TEXT SEGMENT |
- Opening Delimiter -

Simultaneous control of forward and backward locomotion by spinal sensorimotor circuits

Abstract

AbstractMammals walk in different directions, such as forward and backward. In human infants/adults and decerebrate cats, one leg can walk forward and the other backward simultaneously on a split‐belt treadmill, termed hybrid or bidirectional locomotion. The purpose of the present study was to determine if spinal sensorimotor circuits generate hybrid locomotion and if so, how the limbs remain coordinated. We tested hybrid locomotion in 11 intact cats and in five following complete spinal thoracic transection (spinal cats) at three treadmill speeds with the hindlimbs moving forward, backward or bidirectionally. All intact cats generated hybrid locomotion with the forelimbs on a stationary platform. Four of five spinal cats generated hybrid locomotion, also with the forelimbs on a stationary platform, but required perineal stimulation. During hybrid locomotion, intact and spinal cats positioned their forward and backward moving hindlimbs caudal and rostral to the hip, respectively. The hindlimbs maintained consistent left–right out‐of‐phase alternation in the different stepping directions. Our results suggest that spinal locomotor networks generate hybrid locomotion by following certain rules at phase transitions. We also found that stance duration determined cycle duration in the different locomotor directions/conditions, consistent with a common rhythm‐generating mechanism for different locomotor directions. Our findings provide additional insight on how left–right spinal networks and sensory feedback from the limbs interact to coordinate the hindlimbs and provide stability during locomotion in different directions. imageKey points Terrestrial mammals can walk forward and backward, which is controlled in part by spinal sensorimotor circuits. Humans and cats also perform bidirectional or hybrid locomotion on a split‐belt treadmill with one leg going forward and the other going backward. We show that cats with a spinal transection can perform hybrid locomotion and maintain left–right out‐of‐phase coordination, indicating that spinal sensorimotor circuits can perform simultaneous forward and backward locomotion. We also show that the regulation of cycle duration and phase duration is conserved across stepping direction, consistent with a common rhythm‐generating mechanism for different stepping directions. The results help us better understand how spinal networks controlling the left and right legs enable locomotion in different directions.

- Closing Delimiter -

DATASET CONTENT |

- Opening Delimiter -

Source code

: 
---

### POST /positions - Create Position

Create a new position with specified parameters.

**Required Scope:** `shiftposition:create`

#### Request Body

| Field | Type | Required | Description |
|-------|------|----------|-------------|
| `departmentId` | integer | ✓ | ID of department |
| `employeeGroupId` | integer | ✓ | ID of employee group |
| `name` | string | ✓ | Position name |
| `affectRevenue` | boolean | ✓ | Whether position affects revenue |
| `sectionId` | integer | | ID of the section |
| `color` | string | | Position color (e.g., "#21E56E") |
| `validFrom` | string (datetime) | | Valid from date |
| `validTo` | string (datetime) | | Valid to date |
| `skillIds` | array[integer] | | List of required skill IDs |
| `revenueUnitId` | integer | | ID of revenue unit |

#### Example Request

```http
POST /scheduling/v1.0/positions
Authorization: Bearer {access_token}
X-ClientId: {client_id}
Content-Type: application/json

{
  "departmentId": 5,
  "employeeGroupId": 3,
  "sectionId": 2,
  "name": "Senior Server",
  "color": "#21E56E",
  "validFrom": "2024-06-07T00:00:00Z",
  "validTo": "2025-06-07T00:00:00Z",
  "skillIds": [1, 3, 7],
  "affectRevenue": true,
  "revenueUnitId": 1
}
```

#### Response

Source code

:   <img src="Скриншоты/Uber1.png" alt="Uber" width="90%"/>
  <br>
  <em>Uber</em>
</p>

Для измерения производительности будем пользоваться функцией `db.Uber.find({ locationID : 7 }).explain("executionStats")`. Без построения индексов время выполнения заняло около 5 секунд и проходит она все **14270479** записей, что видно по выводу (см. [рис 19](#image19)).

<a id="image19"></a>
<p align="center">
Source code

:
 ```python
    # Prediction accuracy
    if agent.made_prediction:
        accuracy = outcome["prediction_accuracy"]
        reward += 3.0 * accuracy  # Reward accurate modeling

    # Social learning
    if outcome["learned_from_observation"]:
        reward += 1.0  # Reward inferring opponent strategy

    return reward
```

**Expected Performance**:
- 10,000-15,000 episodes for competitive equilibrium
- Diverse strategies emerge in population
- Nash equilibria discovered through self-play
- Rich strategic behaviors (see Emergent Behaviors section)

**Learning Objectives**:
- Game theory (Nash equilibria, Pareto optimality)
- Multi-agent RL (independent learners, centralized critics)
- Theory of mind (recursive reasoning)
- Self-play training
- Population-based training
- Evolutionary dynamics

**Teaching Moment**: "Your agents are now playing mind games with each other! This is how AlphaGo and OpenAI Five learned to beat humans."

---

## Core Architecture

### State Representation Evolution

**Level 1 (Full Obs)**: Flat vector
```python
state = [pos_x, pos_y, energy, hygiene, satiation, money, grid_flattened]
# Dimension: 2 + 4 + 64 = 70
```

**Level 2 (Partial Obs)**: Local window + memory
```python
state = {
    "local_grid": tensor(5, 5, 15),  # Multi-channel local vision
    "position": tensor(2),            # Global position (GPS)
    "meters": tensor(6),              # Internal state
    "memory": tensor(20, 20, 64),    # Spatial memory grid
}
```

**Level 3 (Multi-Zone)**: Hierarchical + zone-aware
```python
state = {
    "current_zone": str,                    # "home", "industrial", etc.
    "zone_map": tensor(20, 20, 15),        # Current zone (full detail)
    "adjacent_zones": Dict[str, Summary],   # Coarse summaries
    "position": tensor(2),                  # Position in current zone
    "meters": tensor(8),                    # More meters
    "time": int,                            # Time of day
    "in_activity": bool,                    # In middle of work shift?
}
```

- Closing Delimiter -

QUESTIONS ON THE MATERIAL |
1. Translate this sentence from the abstract on hybrid locomotion in cats into Spanish: "All intact cats generated hybrid locomotion with the forelimbs on a stationary platform."
2. Based on the abstract on hybrid locomotion in cats, decide whether each statement agrees with it. (a) All five spinal cats generated hybrid locomotion. (b) The spinal cats needed perineal stimulation to perform hybrid locomotion. (c) Stance duration determined cycle duration across the different locomotor directions. Answer yes or no for each, and quote the deciding words.

RESPONSES TO THE EXERCISE |
1. Todos los gatos intactos generaron locomoción híbrida con las extremidades anteriores sobre una plataforma inmóvil.

2.
(a) No: "Four of five spinal cats generated hybrid locomotion"
(b) Yes: "but required perineal stimulation"
(c) Yes: "stance duration determined cycle duration in the different locomotor directions/conditions"